Penyidikan yang dimulai sejak April 2026 itu mengarah pada dugaan tindak pidana korupsi dalam proses pemberian kredit oleh Bank Rakyat Indonesia (BRI). Nilai fasilitas pembiayaan yang sedang ditelusuri mencapai sekitar Rp596 miliar yang diberikan dalam kurun waktu 2017 hingga 2025.
Asisten Tindak Pidana Khusus Kejati Kaltara, Samiaji Zakaria, mengungkapkan bahwa hingga saat ini tim penyidik telah memeriksa sekitar 30 orang saksi dari berbagai pihak yang berkaitan dengan proses pengajuan, penilaian, hingga pencairan kredit.
“Saat ini penyidik masih mendalami seluruh rangkaian proses pemberian fasilitas kredit tersebut, baik dari sisi administrasi, mekanisme persetujuan, maupun pelaksanaannya di lapangan,” ujarnya dalam keterangan resmi, Selasa (23/6).
Saksi yang telah diperiksa berasal dari unsur perusahaan penerima kredit, pihak perbankan, koperasi unit usaha (KSU) atau plasma yang terkait dengan kegiatan perkebunan, hingga Kantor Jasa Penilai Publik (KJPP) yang terlibat dalam proses penilaian aset.
Dari hasil pendalaman awal, penyidik menemukan indikasi yang mengarah pada dugaan perbuatan melawan hukum dan berpotensi menimbulkan kerugian keuangan negara.

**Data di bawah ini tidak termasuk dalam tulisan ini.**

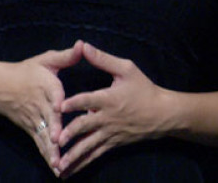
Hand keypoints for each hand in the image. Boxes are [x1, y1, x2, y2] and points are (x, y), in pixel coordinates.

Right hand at [0, 41, 83, 174]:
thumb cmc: (26, 71)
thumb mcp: (45, 60)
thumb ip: (65, 56)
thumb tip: (82, 45)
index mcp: (47, 87)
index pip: (52, 95)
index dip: (57, 104)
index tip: (59, 111)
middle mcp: (40, 106)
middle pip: (48, 121)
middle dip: (55, 135)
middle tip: (61, 149)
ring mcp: (34, 120)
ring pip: (43, 137)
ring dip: (51, 152)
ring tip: (60, 167)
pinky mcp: (30, 129)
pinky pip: (39, 143)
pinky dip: (46, 155)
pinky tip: (56, 168)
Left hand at [56, 42, 175, 177]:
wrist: (162, 113)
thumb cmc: (144, 88)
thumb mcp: (127, 69)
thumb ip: (103, 59)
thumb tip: (84, 46)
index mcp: (109, 98)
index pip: (88, 100)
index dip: (74, 102)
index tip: (59, 106)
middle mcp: (107, 117)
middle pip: (85, 126)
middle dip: (69, 133)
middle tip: (55, 140)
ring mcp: (109, 133)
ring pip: (88, 145)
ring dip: (73, 155)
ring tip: (58, 164)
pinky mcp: (112, 143)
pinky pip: (95, 155)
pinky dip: (82, 163)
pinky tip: (70, 171)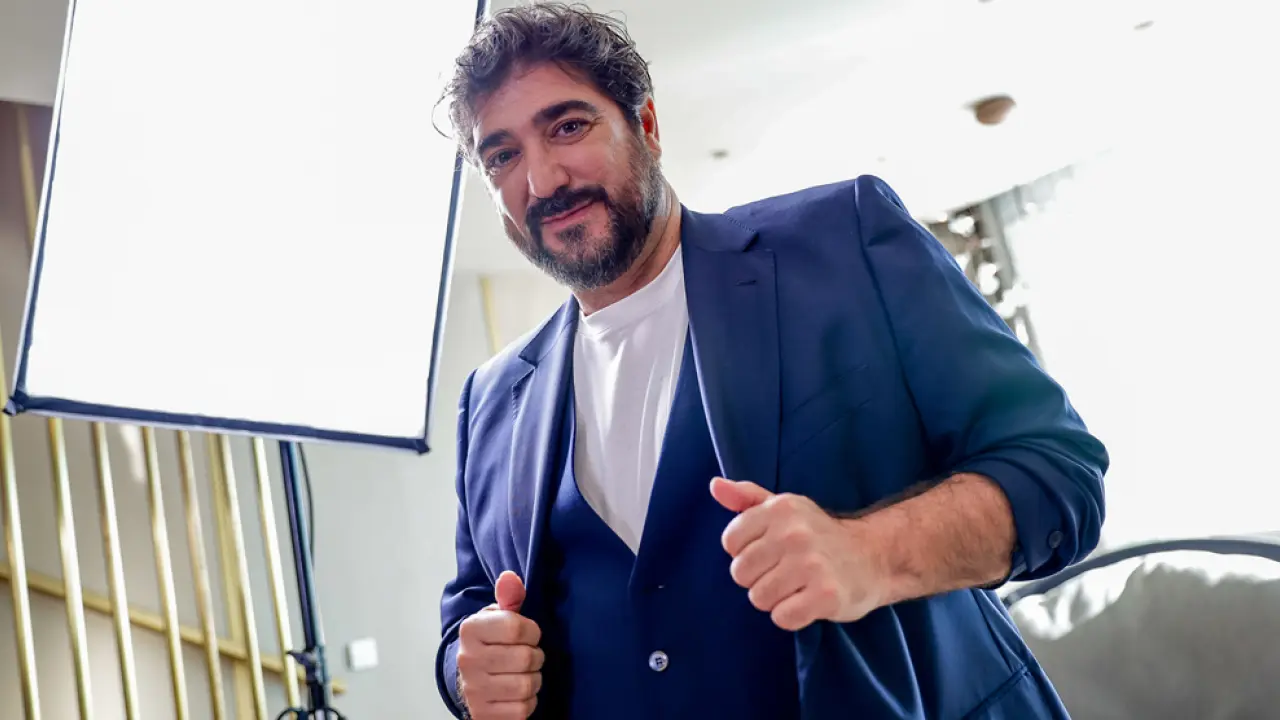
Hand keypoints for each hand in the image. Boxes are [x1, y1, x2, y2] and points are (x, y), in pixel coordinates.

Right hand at [456, 571, 543, 719]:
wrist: (470, 678)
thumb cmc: (492, 642)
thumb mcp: (499, 616)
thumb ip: (509, 597)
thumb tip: (510, 577)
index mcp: (470, 630)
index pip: (517, 628)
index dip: (532, 632)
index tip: (528, 635)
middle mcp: (467, 660)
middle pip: (525, 658)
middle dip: (535, 657)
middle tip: (527, 656)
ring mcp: (473, 690)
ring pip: (526, 686)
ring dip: (533, 680)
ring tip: (523, 674)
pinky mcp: (483, 714)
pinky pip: (522, 710)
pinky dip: (527, 702)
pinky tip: (517, 693)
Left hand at [711, 477, 884, 630]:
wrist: (874, 556)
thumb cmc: (818, 534)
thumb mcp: (784, 507)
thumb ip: (747, 498)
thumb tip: (715, 485)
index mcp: (780, 508)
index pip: (730, 542)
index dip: (745, 552)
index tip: (769, 552)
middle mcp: (794, 533)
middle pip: (740, 573)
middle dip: (758, 579)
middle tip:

Namun demikian, Kejati Kaltara masih terus mengumpulkan alat bukti guna memastikan konstruksi perkara secara utuh.
Selain pemeriksaan saksi, penyidik juga tengah menelusuri berbagai dokumen penting yang berkaitan dengan proses pengajuan, analisis kelayakan, hingga pencairan fasilitas kredit bernilai ratusan miliar rupiah tersebut.
Kejati Kaltara menegaskan proses penyidikan masih berlangsung dan peluang pemeriksaan terhadap pihak lain masih terbuka apabila dianggap memiliki keterkaitan atau mengetahui fakta-fakta penting dalam perkara ini.

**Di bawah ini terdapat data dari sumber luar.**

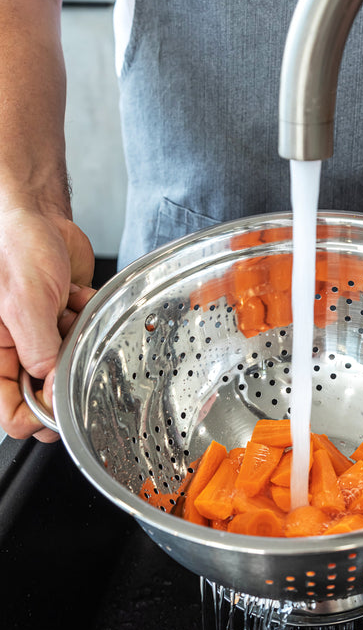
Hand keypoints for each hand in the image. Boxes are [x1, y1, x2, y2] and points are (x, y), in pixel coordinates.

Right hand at [0, 207, 94, 441]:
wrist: (34, 213)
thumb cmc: (14, 246)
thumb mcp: (23, 305)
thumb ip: (40, 354)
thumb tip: (54, 393)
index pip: (12, 415)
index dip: (40, 416)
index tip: (62, 401)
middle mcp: (12, 352)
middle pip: (45, 392)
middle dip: (64, 367)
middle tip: (66, 341)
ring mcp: (37, 336)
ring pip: (69, 364)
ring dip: (75, 336)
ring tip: (63, 306)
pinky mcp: (58, 320)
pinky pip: (80, 337)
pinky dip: (83, 317)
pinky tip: (72, 294)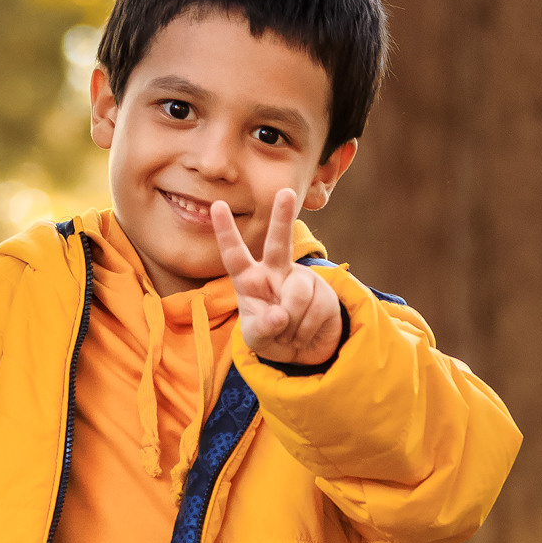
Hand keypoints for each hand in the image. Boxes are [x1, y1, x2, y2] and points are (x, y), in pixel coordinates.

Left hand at [210, 189, 342, 364]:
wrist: (304, 349)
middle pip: (279, 243)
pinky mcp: (323, 290)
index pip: (235, 255)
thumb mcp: (257, 339)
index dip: (226, 232)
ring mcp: (301, 278)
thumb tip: (280, 315)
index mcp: (250, 279)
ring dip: (292, 324)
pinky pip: (315, 310)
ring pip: (296, 294)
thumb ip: (262, 328)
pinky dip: (306, 330)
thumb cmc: (271, 336)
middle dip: (282, 218)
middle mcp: (276, 271)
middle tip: (286, 193)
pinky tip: (305, 332)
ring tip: (290, 333)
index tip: (217, 206)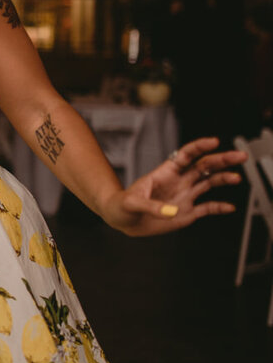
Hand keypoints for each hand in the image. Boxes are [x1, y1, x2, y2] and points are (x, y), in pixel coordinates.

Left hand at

Meski telah memasuki tahap penyidikan, hingga kini belum ada pihak yang ditetapkan sebagai tersangka. Penyidik masih fokus mengumpulkan bukti dan mengurai setiap tahapan penyaluran kredit untuk memastikan ada atau tidaknya unsur tindak pidana korupsi dalam kasus tersebut.

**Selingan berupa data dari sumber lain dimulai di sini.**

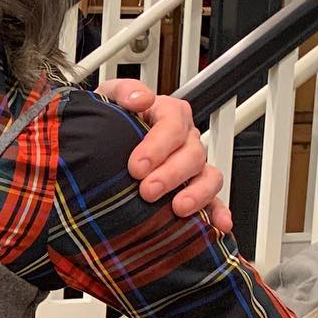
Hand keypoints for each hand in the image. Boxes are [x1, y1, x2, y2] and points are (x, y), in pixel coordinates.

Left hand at [96, 77, 231, 233]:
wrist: (99, 145)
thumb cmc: (107, 122)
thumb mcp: (107, 99)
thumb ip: (123, 92)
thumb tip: (140, 99)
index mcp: (168, 114)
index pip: (173, 124)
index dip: (158, 145)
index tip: (137, 166)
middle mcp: (185, 140)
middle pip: (191, 153)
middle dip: (171, 174)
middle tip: (148, 190)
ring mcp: (192, 166)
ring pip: (208, 176)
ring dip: (197, 193)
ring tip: (178, 207)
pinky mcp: (193, 190)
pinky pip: (213, 201)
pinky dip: (218, 212)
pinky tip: (218, 225)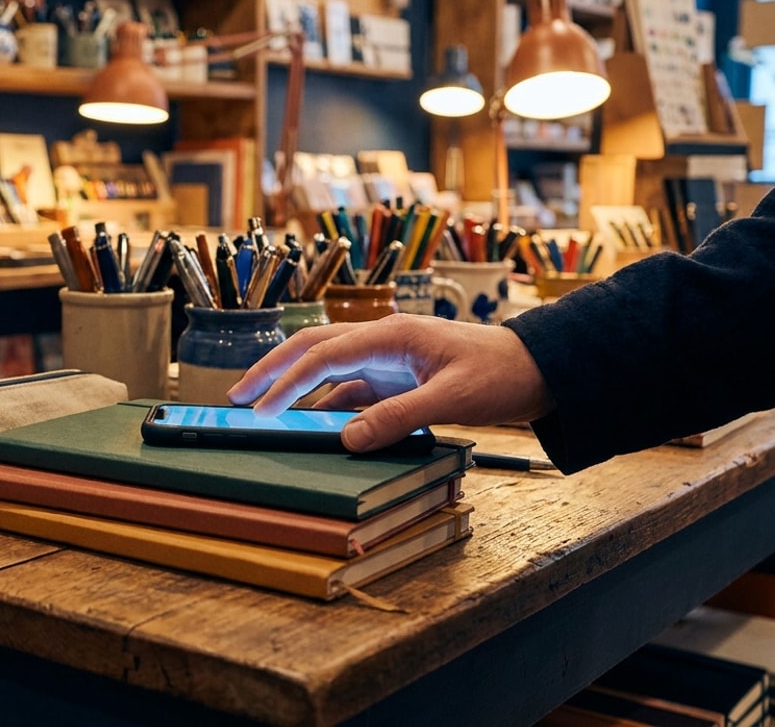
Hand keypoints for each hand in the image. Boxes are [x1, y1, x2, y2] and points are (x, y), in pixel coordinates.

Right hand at [226, 314, 555, 453]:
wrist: (538, 369)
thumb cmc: (500, 374)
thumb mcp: (451, 399)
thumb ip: (398, 417)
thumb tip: (346, 439)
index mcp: (390, 335)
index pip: (323, 355)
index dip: (286, 380)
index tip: (259, 406)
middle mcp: (381, 341)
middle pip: (311, 349)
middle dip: (271, 371)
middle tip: (236, 397)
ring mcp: (386, 359)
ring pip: (326, 368)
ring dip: (293, 387)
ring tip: (260, 409)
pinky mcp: (395, 378)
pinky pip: (349, 390)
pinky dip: (325, 405)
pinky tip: (309, 423)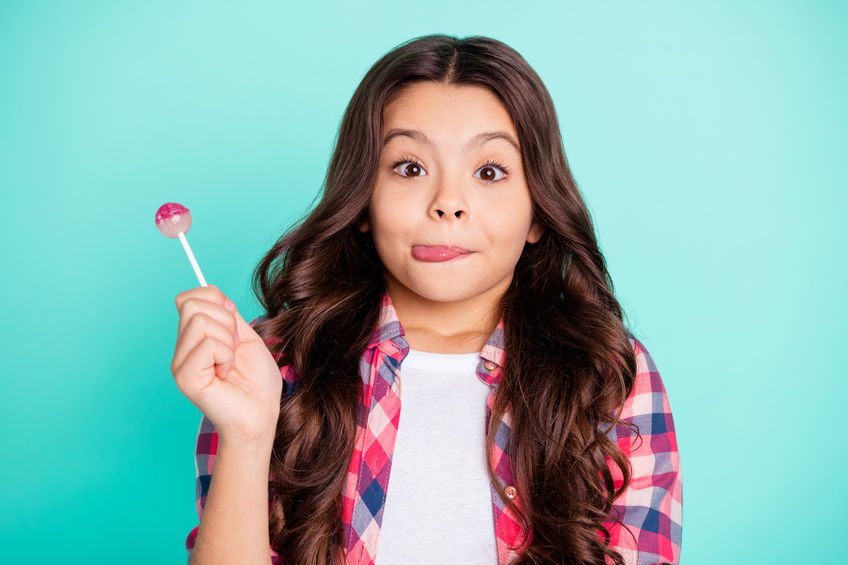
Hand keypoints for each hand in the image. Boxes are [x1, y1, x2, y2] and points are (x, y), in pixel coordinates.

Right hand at [170, 284, 282, 446]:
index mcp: (194, 337)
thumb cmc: (257, 380)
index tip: (234, 325)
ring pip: (200, 321)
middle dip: (226, 321)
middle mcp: (182, 349)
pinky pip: (208, 344)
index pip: (189, 297)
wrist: (262, 413)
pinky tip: (225, 374)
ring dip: (228, 341)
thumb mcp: (246, 335)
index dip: (216, 301)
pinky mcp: (184, 377)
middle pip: (193, 304)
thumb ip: (227, 313)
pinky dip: (226, 356)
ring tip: (230, 364)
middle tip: (234, 348)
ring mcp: (180, 363)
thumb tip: (211, 291)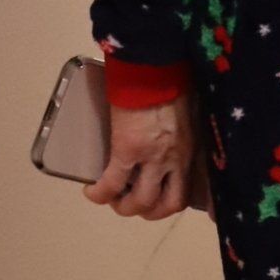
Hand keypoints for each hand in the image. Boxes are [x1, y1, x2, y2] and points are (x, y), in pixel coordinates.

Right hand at [85, 92, 197, 219]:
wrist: (153, 67)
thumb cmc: (172, 82)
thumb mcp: (188, 113)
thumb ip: (181, 131)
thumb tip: (173, 136)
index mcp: (188, 150)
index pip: (186, 191)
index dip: (168, 204)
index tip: (156, 200)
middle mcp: (174, 160)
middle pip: (167, 205)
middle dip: (147, 211)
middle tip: (131, 201)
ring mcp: (151, 157)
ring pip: (141, 202)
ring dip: (123, 207)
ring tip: (111, 198)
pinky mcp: (127, 149)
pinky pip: (111, 183)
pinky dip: (99, 193)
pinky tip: (90, 191)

Kasus ini menjadi perhatian publik karena melibatkan nilai pembiayaan yang sangat besar serta berkaitan dengan sektor perkebunan yang memiliki peran strategis dalam perekonomian Kalimantan Utara. Masyarakat pun menantikan hasil penyidikan yang transparan dan profesional guna memastikan penegakan hukum berjalan sesuai ketentuan yang berlaku.